Opn. No.

Hon. Sebastian P. Occhino Town Attorney, Rotterdam

This is in response to your letter (and memoranda from the Chief of Police and Lt. Fabian), wherein certain questions are raised concerning L 1978, ch 30 and L 1978, ch 31.

The two aforementioned acts amend the Labor Law by adding Article 20-B thereto, entitled "Psychological Stress Evaluators and Employment." The acts were approved on March 27, 1978, and will take effect on hundred eighty days later, i.e., September 23, 1978.

In his memo, Lt. Fabian states that there appear to be ambiguities when interpreting the law relative to use of the psychological stress evaluator (PSE) by police departments. He notes that while the intent of the law appears to be to prohibit use of the PSE in employment and pre-employment contexts, Labor Law, Article 20-B, does not exclude police agencies from the prohibitions against use. He also asks whether policemen are agents of taxpayer-employers, and thus prohibited from using the PSE to conduct investigations of crimes.

The main prohibitions of PSE use in Article 20-B of the Labor Law are contained in sections 734(1) and 735(1), which provide respectively:

"§ 734. Practitioner limitations. 1. It shall be unlawful for any individual to knowingly administer or participate in the administration of a psychological stress evaluator examination of an employee or prospective employee as defined in section seven hundred thirty-three of this chapter."

"§ 735. Employer limitations. 1. No employer or his agent shall require, request, suggest or knowingly permit any employee or prospective employee of such employer to submit to a psychological stress evaluator examination and no employer shall administer or utilize the results of such test within or without the state of New York for any reason whatsoever."

However, the scope of Article 20-B is specifically limited by Labor Law, § 739, which provides:

"Applicability of article. This article shall only apply to employee and employer relations" (emphasis supplied).

A policeman is not engaged in employer and employee relations when he is engaged in a criminal investigation, and it is our opinion that he would not be in violation of the law if he were to conduct a psychological stress evaluator examination during the course of a criminal investigation.

Normally, agency is the relationship which results from the manifestation of a consent by one person to another that the other shall act on his behalf and subject to his control, and consent by the other so to act.Brilliant v. Raidy, 189 Misc. 651 [Municipal Ct of the City of New York, 1947]. The word "agency" imports the contemporaneous existence of a principal, for whom he is acting and there is no agency unless one is acting for and in behalf of another. 2 N Y Jur, Agency, § 2, p 194. A policeman is not subject to the direct authority or control of an individual taxpayer, and, accordingly, one of the fundamental elements of agency is lacking.

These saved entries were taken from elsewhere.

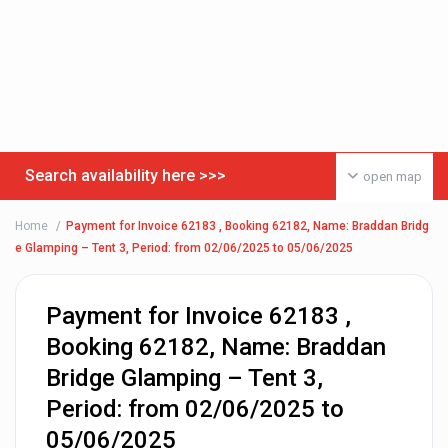
Search availability here >>>
open map
Home
Payment for Invoice 62183 , Booking 62182, Name: Braddan Bridg
e Glamping – Tent 3, Period: from 02/06/2025 to 05/06/2025
Payment for Invoice 62183 ,
Booking 62182, Name: Braddan
Bridge Glamping – Tent 3,
Period: from 02/06/2025 to
05/06/2025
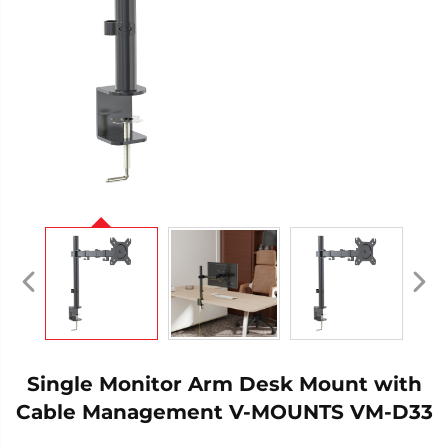
Single Monitor Arm Desk Mount with
Cable Management V-MOUNTS VM-D33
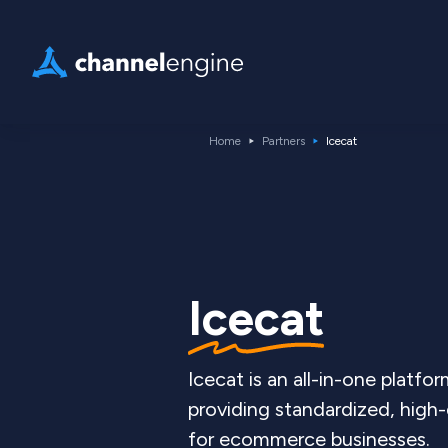
Home
Partners
Icecat
Icecat
Icecat is an all-in-one platfor
providing standardized, high
for ecommerce businesses.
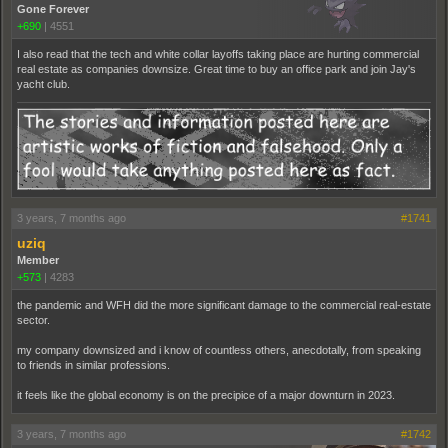
Gone Forever
+690
|
4551
I also read that the tech and white collar layoffs taking place are hurting commercial
real estate as companies downsize. Great time to buy an office park and join Jay's
yacht club.
3 years, 7 months ago
#1741
uziq
Member
+573
|
4283
the pandemic and WFH did the more significant damage to the commercial real-estate
sector.
my company downsized and i know of countless others, anecdotally, from speaking
to friends in similar professions.
it feels like the global economy is on the precipice of a major downturn in 2023.
3 years, 7 months ago
#1742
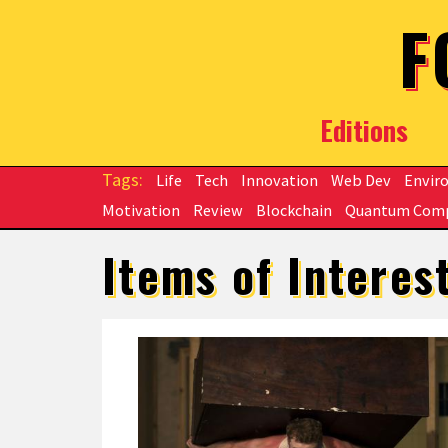
Skip to main content
F
Editions
Life
Tech
Innovation
Web Dev
Envir
Motivation
Review
Blockchain
Quantum Com
Items of Interes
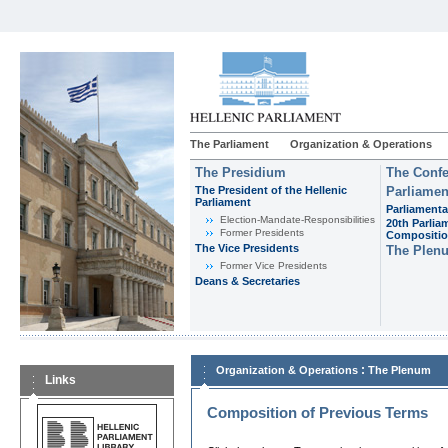
The Parliament
Organization & Operations
The Presidium
The Confe
The President of the Hellenic
Parliamen
Parliament
Parliamenta
Εlection-Mandate-Responsibilities
20th Parlia
Former Presidents
Compositi
The Vice Presidents
The Plen
Former Vice Presidents
Deans & Secretaries
:
Organization & Operations
The Plenum
Links
Composition of Previous Terms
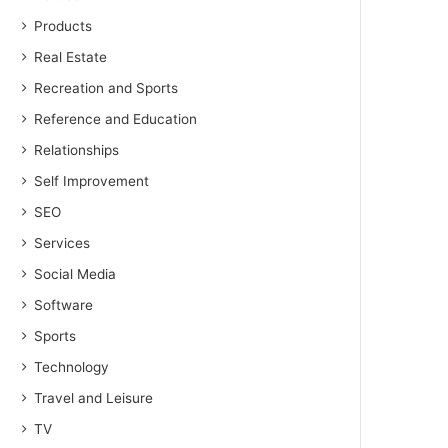
Products
Real Estate
Recreation and Sports
Reference and Education
Relationships
Self Improvement
SEO
Services
Social Media
Software
Sports
Technology
Travel and Leisure
TV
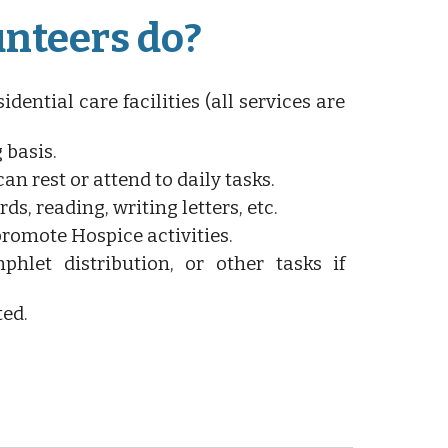
unteers do?
idential care facilities (all services are
 basis.
an rest or attend to daily tasks.
ds, reading, writing letters, etc.
promote Hospice activities.
phlet distribution, or other tasks if
ted.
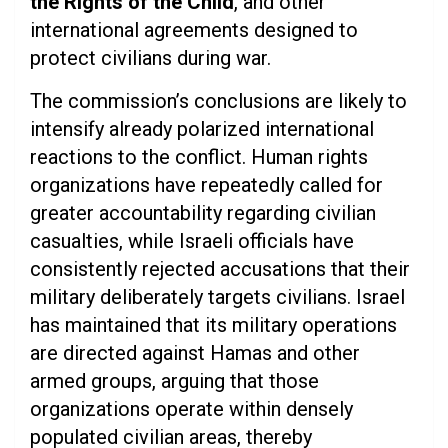
the Rights of the Child
, and other
international agreements designed to
protect civilians during war.
The commission’s conclusions are likely to
intensify already polarized international
reactions to the conflict. Human rights
organizations have repeatedly called for
greater accountability regarding civilian
casualties, while Israeli officials have
consistently rejected accusations that their
military deliberately targets civilians. Israel
has maintained that its military operations
are directed against Hamas and other
armed groups, arguing that those
organizations operate within densely
populated civilian areas, thereby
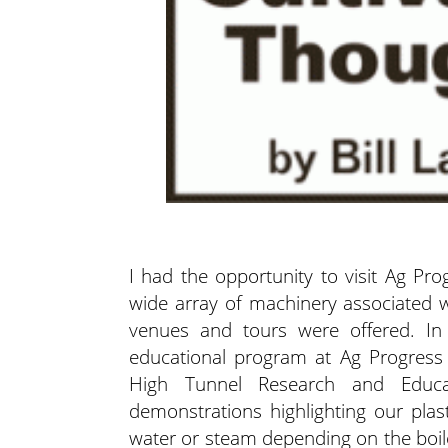
I had the opportunity to visit Ag Pr
wide array of machinery associated w
venues and tours were offered. In
educational program at Ag Progress 
High Tunnel Research and Educat
demonstrations highlighting our plast
water or steam depending on the boiler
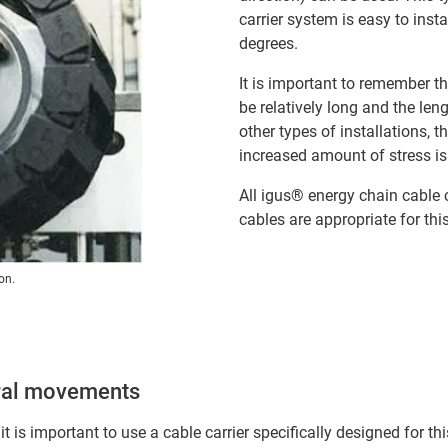
carrier system is easy to inst
degrees.
It is important to remember tha
be relatively long and the le
other types of installations, 
increased amount of stress i
All igus® energy chain cable 
cables are appropriate for thi
on.
piral movements
 it is important to use a cable carrier specifically designed for t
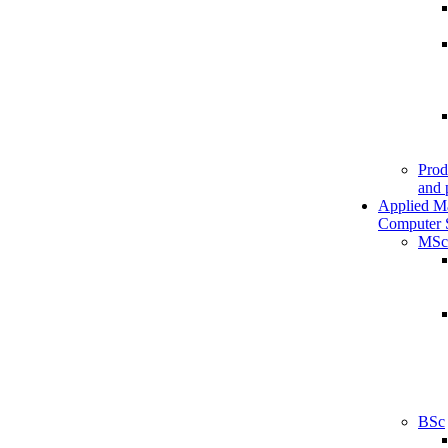
Prod
and 
Applied M
Computer 
MSc
BSc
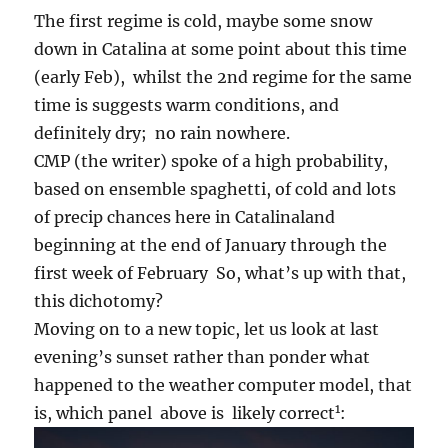
The first regime is cold, maybe some snow
down in Catalina at some point about this time
(early Feb), whilst the 2nd regime for the same
time is suggests warm conditions, and
definitely dry; no rain nowhere.
CMP (the writer) spoke of a high probability,
based on ensemble spaghetti, of cold and lots
of precip chances here in Catalinaland
beginning at the end of January through the
first week of February So, what’s up with that,
this dichotomy?
Moving on to a new topic, let us look at last
evening’s sunset rather than ponder what
happened to the weather computer model, that
1
is, which panel above is likely correct
:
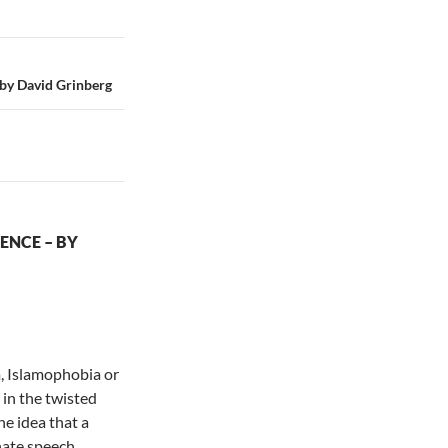
 David Grinberg
ENCE – BY
, Islamophobia or
 in the twisted
e idea that a
hate speech.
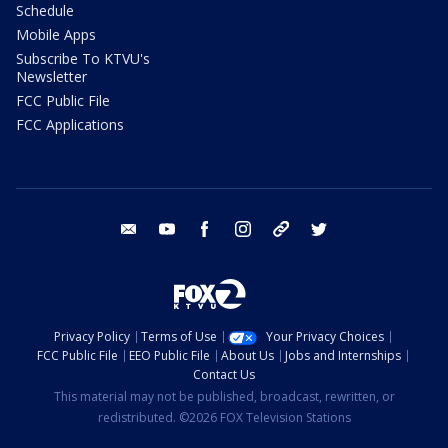
Schedule
Mobile Apps
Subscribe To KTVU's
Newsletter
FCC Public File
FCC Applications
email
youtube
facebook
instagram
tik tok
twitter
Privacy Policy
Terms of Use
Your Privacy Choices
FCC Public File
EEO Public File
About Us
Jobs and Internships
Contact Us
This material may not be published, broadcast, rewritten, or
redistributed. ©2026 FOX Television Stations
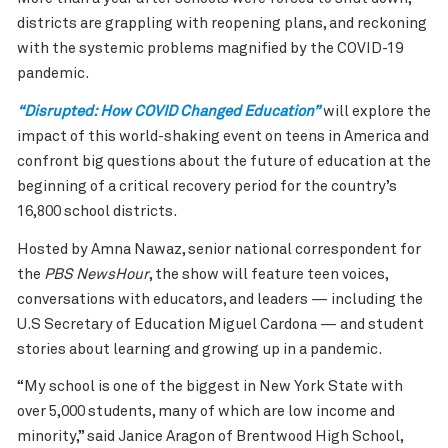
districts are grappling with reopening plans, and reckoning
with the systemic problems magnified by the COVID-19
pandemic.
“Disrupted: How COVID Changed Education”
will explore the
impact of this world-shaking event on teens in America and
confront big questions about the future of education at the
beginning of a critical recovery period for the country’s
16,800 school districts.
Hosted by Amna Nawaz, senior national correspondent for
the
PBS NewsHour
, the show will feature teen voices,
conversations with educators, and leaders — including the
U.S Secretary of Education Miguel Cardona — and student
stories about learning and growing up in a pandemic.
“My school is one of the biggest in New York State with
over 5,000 students, many of which are low income and
minority,” said Janice Aragon of Brentwood High School,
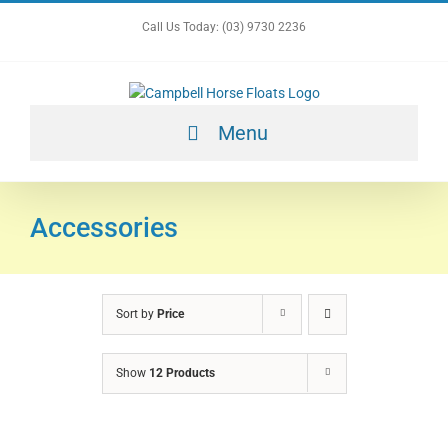
Skip
Call Us Today: (03) 9730 2236
to
content
Menu
Accessories
Sort by
Price
Show
12 Products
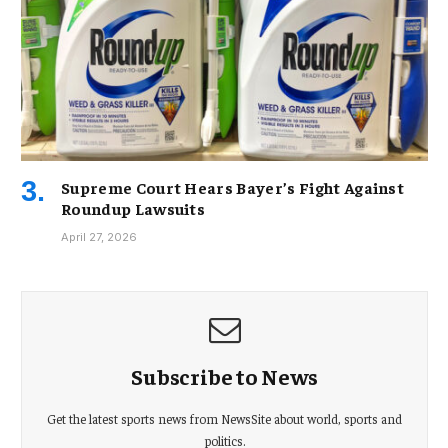
Supreme Court Hears Bayer’s Fight Against
Roundup Lawsuits
April 27, 2026
Subscribe to News
Get the latest sports news from NewsSite about world, sports and
politics.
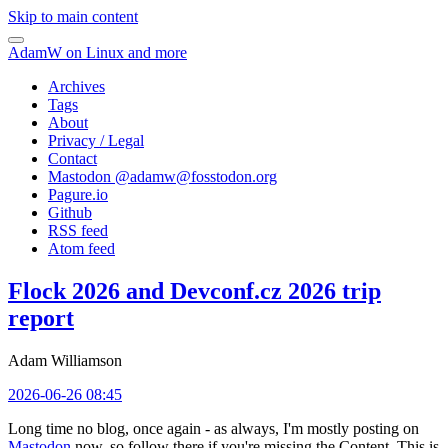
Skip to main content
AdamW on Linux and more
Archives
Tags
About
Privacy / Legal
Contact
Mastodon @
adamw@fosstodon.org
Pagure.io
Github
RSS feed
Atom feed
Flock 2026 and Devconf.cz 2026 trip
report
Adam Williamson
2026-06-26 08:45
Long time no blog, once again - as always, I'm mostly posting on
Mastodon
now, so follow there if you're missing the Content. This is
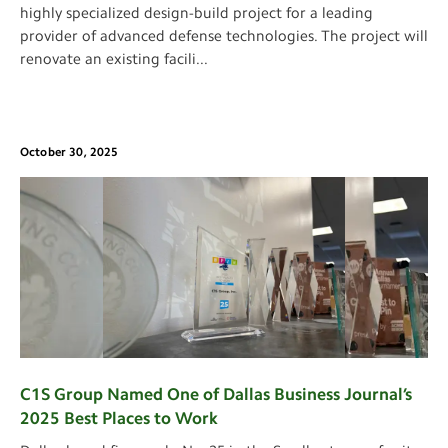
highly specialized design-build project for a leading
provider of advanced defense technologies. The project will
renovate an existing facili
...
October 30, 2025
C1S Group Named One of Dallas Business Journal’s
2025 Best Places to Work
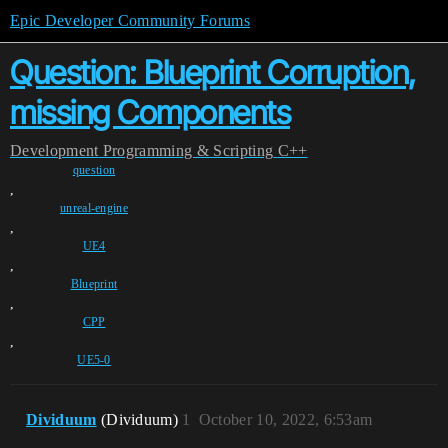
Epic Developer Community Forums
Question: Blueprint Corruption,
missing Components
Development
Programming & Scripting
C++
question
,
unreal-engine
,
UE4
,
Blueprint
,
CPP
,
UE5-0
Dividuum
(Dividuum)
1
October 10, 2022, 6:53am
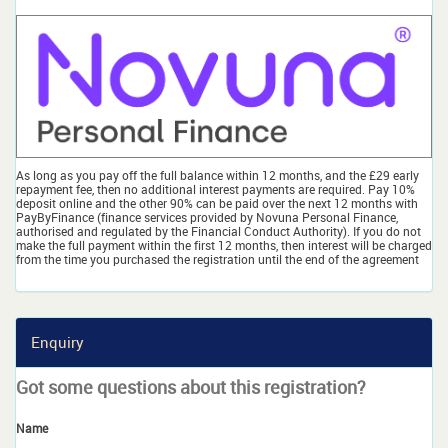
As long as you pay off the full balance within 12 months, and the £29 early
repayment fee, then no additional interest payments are required. Pay 10%
deposit online and the other 90% can be paid over the next 12 months with
PayByFinance (finance services provided by Novuna Personal Finance,
authorised and regulated by the Financial Conduct Authority). If you do not
make the full payment within the first 12 months, then interest will be charged
from the time you purchased the registration until the end of the agreement
Enquiry
Got some questions about this registration?
Name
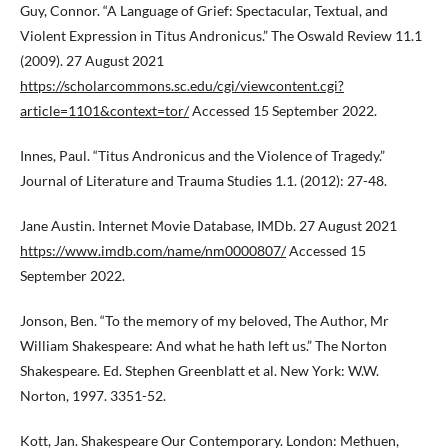
Guy, Connor. “A Language of Grief: Spectacular, Textual, and
Violent Expression in Titus Andronicus.” The Oswald Review 11.1
(2009). 27 August 2021
https://scholarcommons.sc.edu/cgi/viewcontent.cgi?
article=1101&context=tor/
Accessed 15 September 2022.
Innes, Paul. “Titus Andronicus and the Violence of Tragedy.”
Journal of Literature and Trauma Studies 1.1. (2012): 27-48.
Jane Austin. Internet Movie Database, IMDb. 27 August 2021
https://www.imdb.com/name/nm0000807/
Accessed 15
September 2022.
Jonson, Ben. “To the memory of my beloved, The Author, Mr
William Shakespeare: And what he hath left us.” The Norton
Shakespeare. Ed. Stephen Greenblatt et al. New York: W.W.
Norton, 1997. 3351-52.
Kott, Jan. Shakespeare Our Contemporary. London: Methuen,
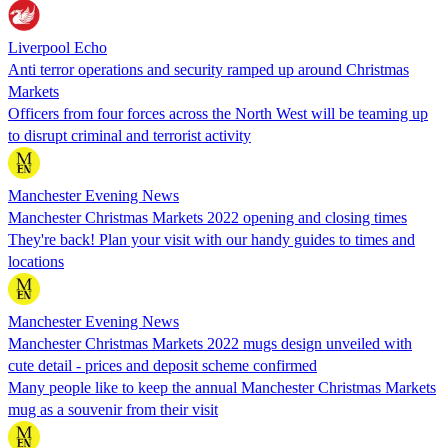
Liverpool Echo
Anti terror operations and security ramped up around Christmas
Markets
Officers from four forces across the North West will be teaming up
to disrupt criminal and terrorist activity
Manchester Evening News
Manchester Christmas Markets 2022 opening and closing times
They're back! Plan your visit with our handy guides to times and
locations
Manchester Evening News
Manchester Christmas Markets 2022 mugs design unveiled with
cute detail - prices and deposit scheme confirmed
Many people like to keep the annual Manchester Christmas Markets
mug as a souvenir from their visit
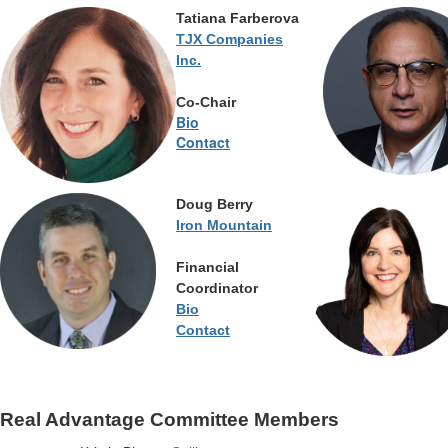
Tatiana Farberova
TJX Companies
Inc.
Co-Chair
Bio
Contact
Doug Berry
Iron Mountain
Financial
Coordinator
Bio
Contact
Real Advantage Committee Members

The United States Supreme Court concisely summed up the situation inGardner v. Broderick, 392 U.S. 273, 277-278 [1967], stating that a police officer:

"is directly, immediately, and entirely responsible to the city or State which is his employer. He owes his entire loyalty to it. He has no other `client' or principal. He is a trustee of the public interest, bearing the burden of great and total responsibility to his public employer. * * * [T]he policeman is either responsible to the State or to no one."

The fact that an employer pays taxes for police services does not make a policeman an agent of the particular taxpayer, as Lt. Fabian suggests, and it is our opinion that a policeman would not be in violation of Labor Law, § 735 (1), if he were to use a PSE to conduct an investigation of a crime.

From all of the foregoing, we conclude that (1) The prohibitions in Labor Law, Article 20-B, apply only to employee and employer relations; (2) A policeman is not an agent of any particular taxpayer, and (3) A policeman would not be in violation of Labor Law, Article 20-B, if he were to conduct a psychological stress evaluator examination during the course of a criminal investigation.